> _Selected excerpt_:
⁂

MTN Group’s share price increased more than 3.4 percent yesterday after forecasting robust earnings for six months to June, 30 and following strong results from its Nigeria subsidiary.
The share price traded at R143.65 yesterday after a trading statement said interim headline earnings per share (Heps) were expected to increase by between 40 to 50 percent.
It would translate to between 542 cents to 581 cents for the six-months, compared with 387 cents at the same time last year.
MTN’s share price had surged to more than R200 in February, the first time it had breached this level in nearly seven years, but the price fell again after the Nigerian Communications Commission announced in April that all mobile operators had to restrict outgoing calls for subscribers with SIMs not linked to a National Identity Number (NIN). MTN Nigeria said days ago that about 10 million subscribers affected had since submitted their NIN, of which about 2.6 million had been reactivated following verification.
Yesterday’s earnings forecast followed the release of MTN Nigeria’s interim results, which showed earnings per share 28.1 percent higher in the six months to June, 30 to N8.92 kobo (R0.35), after the number of its mobile subscribers increased by 7.6 percent to 74.1 million.
A feature of MTN Nigeria’s results was the exceptional uptake of its fintech business, with active fintech subscribers higher by 87.3 percent to 11.5 million at the end of the interim period.
MTN Nigeria received final approval for its MoMo Payment Service Bank (PSB) in the first half, and commercial operations began on May, 19 leveraging off the existing MoMo business.

⁂

> _Dataset items_:
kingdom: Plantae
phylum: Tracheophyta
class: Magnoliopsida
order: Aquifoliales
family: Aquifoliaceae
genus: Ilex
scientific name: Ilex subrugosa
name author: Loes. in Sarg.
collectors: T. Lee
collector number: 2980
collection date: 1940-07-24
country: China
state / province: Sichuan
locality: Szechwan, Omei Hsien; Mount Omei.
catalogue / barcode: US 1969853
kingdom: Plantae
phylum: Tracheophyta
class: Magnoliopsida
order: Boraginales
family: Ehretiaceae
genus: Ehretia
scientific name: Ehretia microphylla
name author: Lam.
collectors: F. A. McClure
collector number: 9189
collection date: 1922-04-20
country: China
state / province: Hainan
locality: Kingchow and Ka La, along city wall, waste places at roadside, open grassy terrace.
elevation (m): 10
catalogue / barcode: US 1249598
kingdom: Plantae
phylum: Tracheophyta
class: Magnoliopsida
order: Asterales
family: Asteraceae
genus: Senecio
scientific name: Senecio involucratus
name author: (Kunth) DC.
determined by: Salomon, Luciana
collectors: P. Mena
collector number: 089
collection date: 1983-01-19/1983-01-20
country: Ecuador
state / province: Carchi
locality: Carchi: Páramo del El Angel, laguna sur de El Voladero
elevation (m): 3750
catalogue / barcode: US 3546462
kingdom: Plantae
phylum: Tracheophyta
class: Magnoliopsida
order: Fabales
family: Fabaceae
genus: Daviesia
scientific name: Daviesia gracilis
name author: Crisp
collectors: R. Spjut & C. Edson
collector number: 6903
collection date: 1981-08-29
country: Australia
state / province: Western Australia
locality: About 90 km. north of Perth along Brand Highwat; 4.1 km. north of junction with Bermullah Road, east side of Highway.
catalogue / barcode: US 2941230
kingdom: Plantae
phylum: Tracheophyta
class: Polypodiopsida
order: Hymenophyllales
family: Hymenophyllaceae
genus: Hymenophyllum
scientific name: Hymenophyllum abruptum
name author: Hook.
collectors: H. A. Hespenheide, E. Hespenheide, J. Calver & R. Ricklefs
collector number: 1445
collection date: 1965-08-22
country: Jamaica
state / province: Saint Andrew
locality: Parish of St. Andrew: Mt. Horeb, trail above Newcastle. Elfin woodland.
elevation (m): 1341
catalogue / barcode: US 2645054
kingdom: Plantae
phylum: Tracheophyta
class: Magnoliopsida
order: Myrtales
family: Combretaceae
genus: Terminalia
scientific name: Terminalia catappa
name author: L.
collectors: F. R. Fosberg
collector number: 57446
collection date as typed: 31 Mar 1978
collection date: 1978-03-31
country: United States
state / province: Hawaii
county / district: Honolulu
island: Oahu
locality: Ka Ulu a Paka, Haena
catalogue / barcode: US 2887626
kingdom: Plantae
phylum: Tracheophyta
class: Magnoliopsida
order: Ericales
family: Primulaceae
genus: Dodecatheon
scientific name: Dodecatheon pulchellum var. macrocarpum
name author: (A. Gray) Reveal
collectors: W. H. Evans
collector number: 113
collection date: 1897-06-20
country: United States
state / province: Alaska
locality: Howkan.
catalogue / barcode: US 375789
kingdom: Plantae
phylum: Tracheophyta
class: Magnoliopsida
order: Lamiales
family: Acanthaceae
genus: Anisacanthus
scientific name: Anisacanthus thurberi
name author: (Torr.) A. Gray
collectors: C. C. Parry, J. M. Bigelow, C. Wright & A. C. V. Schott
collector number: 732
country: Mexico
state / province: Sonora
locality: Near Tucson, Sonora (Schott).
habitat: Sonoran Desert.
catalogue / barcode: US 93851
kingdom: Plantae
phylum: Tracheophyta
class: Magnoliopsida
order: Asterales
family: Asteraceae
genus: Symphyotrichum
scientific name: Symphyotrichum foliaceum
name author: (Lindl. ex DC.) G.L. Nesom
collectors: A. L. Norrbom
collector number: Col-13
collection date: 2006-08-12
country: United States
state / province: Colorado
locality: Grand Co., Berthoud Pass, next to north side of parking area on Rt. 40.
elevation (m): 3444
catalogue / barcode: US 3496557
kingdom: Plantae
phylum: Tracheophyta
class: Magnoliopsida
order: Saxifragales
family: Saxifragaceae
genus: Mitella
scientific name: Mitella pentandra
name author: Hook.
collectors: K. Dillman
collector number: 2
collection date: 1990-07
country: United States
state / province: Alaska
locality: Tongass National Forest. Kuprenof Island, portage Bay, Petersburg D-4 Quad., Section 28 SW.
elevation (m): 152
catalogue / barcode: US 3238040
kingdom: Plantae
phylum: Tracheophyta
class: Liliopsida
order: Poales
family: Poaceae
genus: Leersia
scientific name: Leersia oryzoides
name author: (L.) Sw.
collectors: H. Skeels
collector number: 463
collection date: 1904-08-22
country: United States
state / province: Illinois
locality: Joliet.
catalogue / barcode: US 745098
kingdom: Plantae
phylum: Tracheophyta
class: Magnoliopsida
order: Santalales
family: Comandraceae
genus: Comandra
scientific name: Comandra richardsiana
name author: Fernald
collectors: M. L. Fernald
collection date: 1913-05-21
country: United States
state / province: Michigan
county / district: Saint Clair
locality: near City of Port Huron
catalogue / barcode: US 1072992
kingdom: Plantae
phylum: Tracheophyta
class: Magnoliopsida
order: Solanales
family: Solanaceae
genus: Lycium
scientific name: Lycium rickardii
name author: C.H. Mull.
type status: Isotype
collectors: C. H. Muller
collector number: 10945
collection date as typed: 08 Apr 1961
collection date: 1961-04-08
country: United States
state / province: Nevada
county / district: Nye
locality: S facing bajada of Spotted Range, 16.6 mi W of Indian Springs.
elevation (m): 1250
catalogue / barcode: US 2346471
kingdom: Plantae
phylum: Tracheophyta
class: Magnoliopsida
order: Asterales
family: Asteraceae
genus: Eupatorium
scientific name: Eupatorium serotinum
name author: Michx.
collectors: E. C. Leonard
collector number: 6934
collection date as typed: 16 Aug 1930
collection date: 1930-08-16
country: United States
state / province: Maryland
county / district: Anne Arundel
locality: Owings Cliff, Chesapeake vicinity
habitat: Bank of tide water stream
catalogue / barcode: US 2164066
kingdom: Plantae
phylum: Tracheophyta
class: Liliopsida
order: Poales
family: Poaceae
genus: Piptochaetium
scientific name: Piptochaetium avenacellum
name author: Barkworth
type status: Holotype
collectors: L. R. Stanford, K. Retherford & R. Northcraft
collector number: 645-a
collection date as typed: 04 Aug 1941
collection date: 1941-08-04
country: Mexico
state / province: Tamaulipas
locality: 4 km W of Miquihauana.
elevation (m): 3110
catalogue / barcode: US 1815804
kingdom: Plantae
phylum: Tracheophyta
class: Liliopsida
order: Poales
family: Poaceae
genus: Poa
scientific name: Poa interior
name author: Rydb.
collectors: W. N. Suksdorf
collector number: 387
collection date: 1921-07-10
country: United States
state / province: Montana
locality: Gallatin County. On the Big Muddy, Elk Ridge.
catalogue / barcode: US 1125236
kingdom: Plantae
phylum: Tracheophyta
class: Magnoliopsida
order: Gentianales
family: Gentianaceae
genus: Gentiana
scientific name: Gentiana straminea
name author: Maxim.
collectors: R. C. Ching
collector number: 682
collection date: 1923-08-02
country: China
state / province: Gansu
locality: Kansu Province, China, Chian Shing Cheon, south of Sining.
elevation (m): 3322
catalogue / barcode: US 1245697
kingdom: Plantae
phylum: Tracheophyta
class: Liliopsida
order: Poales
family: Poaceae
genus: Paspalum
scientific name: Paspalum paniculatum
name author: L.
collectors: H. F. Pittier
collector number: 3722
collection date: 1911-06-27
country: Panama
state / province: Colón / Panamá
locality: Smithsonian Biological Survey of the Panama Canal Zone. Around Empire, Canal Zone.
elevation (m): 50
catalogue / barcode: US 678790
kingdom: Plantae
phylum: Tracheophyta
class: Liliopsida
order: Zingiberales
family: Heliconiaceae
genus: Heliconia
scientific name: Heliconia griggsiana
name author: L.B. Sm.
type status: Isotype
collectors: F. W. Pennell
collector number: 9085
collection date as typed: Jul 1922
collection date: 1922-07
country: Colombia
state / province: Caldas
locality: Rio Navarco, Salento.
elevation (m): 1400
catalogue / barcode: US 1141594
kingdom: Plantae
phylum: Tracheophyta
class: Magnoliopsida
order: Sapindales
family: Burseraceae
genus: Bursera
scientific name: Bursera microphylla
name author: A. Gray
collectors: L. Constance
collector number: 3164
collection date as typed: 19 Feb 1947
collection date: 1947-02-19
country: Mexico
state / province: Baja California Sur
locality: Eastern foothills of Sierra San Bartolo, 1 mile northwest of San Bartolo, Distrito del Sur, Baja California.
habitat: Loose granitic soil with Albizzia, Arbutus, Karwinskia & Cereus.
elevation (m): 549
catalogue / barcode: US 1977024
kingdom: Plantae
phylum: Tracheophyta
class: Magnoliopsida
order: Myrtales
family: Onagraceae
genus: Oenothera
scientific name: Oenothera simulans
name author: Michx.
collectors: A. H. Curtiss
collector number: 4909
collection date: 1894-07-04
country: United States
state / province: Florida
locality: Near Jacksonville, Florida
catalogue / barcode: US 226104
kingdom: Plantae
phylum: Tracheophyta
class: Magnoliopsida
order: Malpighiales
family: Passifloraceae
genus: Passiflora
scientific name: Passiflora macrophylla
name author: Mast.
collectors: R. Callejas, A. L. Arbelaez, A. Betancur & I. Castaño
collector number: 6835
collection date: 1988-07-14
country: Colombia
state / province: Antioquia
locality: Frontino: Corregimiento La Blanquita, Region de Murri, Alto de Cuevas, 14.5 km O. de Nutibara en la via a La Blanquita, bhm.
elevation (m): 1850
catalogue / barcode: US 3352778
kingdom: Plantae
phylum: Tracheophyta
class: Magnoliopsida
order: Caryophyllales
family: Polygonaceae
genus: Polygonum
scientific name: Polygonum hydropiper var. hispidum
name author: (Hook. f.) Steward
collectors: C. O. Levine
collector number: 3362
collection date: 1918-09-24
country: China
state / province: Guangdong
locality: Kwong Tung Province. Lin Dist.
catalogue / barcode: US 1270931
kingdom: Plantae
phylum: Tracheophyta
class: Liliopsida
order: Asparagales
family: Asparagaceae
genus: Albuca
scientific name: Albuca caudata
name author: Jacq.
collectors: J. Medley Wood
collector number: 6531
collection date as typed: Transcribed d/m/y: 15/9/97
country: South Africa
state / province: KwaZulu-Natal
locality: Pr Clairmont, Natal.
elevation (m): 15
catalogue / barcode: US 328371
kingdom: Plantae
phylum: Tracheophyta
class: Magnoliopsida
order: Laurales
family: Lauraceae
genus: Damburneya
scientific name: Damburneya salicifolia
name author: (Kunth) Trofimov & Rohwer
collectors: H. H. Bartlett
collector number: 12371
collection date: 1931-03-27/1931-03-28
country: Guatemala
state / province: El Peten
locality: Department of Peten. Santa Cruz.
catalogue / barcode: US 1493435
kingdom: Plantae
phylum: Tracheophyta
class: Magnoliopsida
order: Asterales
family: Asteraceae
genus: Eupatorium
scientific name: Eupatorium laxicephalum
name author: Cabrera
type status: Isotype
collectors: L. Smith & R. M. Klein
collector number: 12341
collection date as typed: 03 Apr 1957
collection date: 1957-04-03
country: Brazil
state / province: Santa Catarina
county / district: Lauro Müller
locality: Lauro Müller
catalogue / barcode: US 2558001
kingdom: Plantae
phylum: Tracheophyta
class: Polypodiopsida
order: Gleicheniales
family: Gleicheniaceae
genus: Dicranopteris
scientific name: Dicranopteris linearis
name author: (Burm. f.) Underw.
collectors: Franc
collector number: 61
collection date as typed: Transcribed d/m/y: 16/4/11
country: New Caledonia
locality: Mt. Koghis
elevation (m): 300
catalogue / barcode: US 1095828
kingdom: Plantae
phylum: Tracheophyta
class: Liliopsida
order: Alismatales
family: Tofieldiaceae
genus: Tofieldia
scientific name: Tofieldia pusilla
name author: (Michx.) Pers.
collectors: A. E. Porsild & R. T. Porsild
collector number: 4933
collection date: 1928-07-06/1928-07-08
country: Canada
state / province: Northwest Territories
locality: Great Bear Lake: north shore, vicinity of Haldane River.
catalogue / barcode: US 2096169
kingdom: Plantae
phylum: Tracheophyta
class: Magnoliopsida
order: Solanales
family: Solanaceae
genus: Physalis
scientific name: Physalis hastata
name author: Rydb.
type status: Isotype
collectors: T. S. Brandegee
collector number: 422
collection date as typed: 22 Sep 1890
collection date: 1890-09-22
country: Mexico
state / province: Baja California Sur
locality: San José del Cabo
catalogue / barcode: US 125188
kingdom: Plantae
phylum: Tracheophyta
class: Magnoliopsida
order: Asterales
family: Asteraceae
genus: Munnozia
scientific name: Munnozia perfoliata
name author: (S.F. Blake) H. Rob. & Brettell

⁂

> _Given instruction 1_: Reproduce the MTN article word for word, everything from "MTN’s share price" down to "to 74.1 million.".
> _Given instruction 2_: In the listing, recast everything from the line containing "catalogue / barcode: US 2346471" down to the line containing "collector number: 645-a", both included, as a numbered list, leaving out any blank lines.
The listing has no connection to the MTN article.

> _Right answer 1_:
MTN’s share price had surged to more than R200 in February, the first time it had breached this level in nearly seven years, but the price fell again after the Nigerian Communications Commission announced in April that all mobile operators had to restrict outgoing calls for subscribers with SIMs not linked to a National Identity Number (NIN). MTN Nigeria said days ago that about 10 million subscribers affected had since submitted their NIN, of which about 2.6 million had been reactivated following verification.
Yesterday’s earnings forecast followed the release of MTN Nigeria’s interim results, which showed earnings per share 28.1 percent higher in the six months to June, 30 to N8.92 kobo (R0.35), after the number of its mobile subscribers increased by 7.6 percent to 74.1 million.

> _Right answer 2_:
1. catalogue / barcode: US 2346471
2. kingdom: Plantae
3. phylum: Tracheophyta
4. class: Magnoliopsida
5. order: Asterales
6. family: Asteraceae
7. genus: Eupatorium
8. scientific name: Eupatorium serotinum
9. name author: Michx.
10. collectors: E. C. Leonard
11. collector number: 6934
12. collection date as typed: 16 Aug 1930
13. collection date: 1930-08-16
14. country: United States
15. state / province: Maryland
16. county / district: Anne Arundel
17. locality: Owings Cliff, Chesapeake vicinity
18. habitat: Bank of tide water stream
19. catalogue / barcode: US 2164066
20. kingdom: Plantae
21. phylum: Tracheophyta
22. class: Liliopsida
23. order: Poales
24. family: Poaceae
25. genus: Piptochaetium
26. scientific name: Piptochaetium avenacellum
27. name author: Barkworth
28. type status: Holotype
29. collectors: L. R. Stanford, K. Retherford & R. Northcraft
30. collector number: 645-a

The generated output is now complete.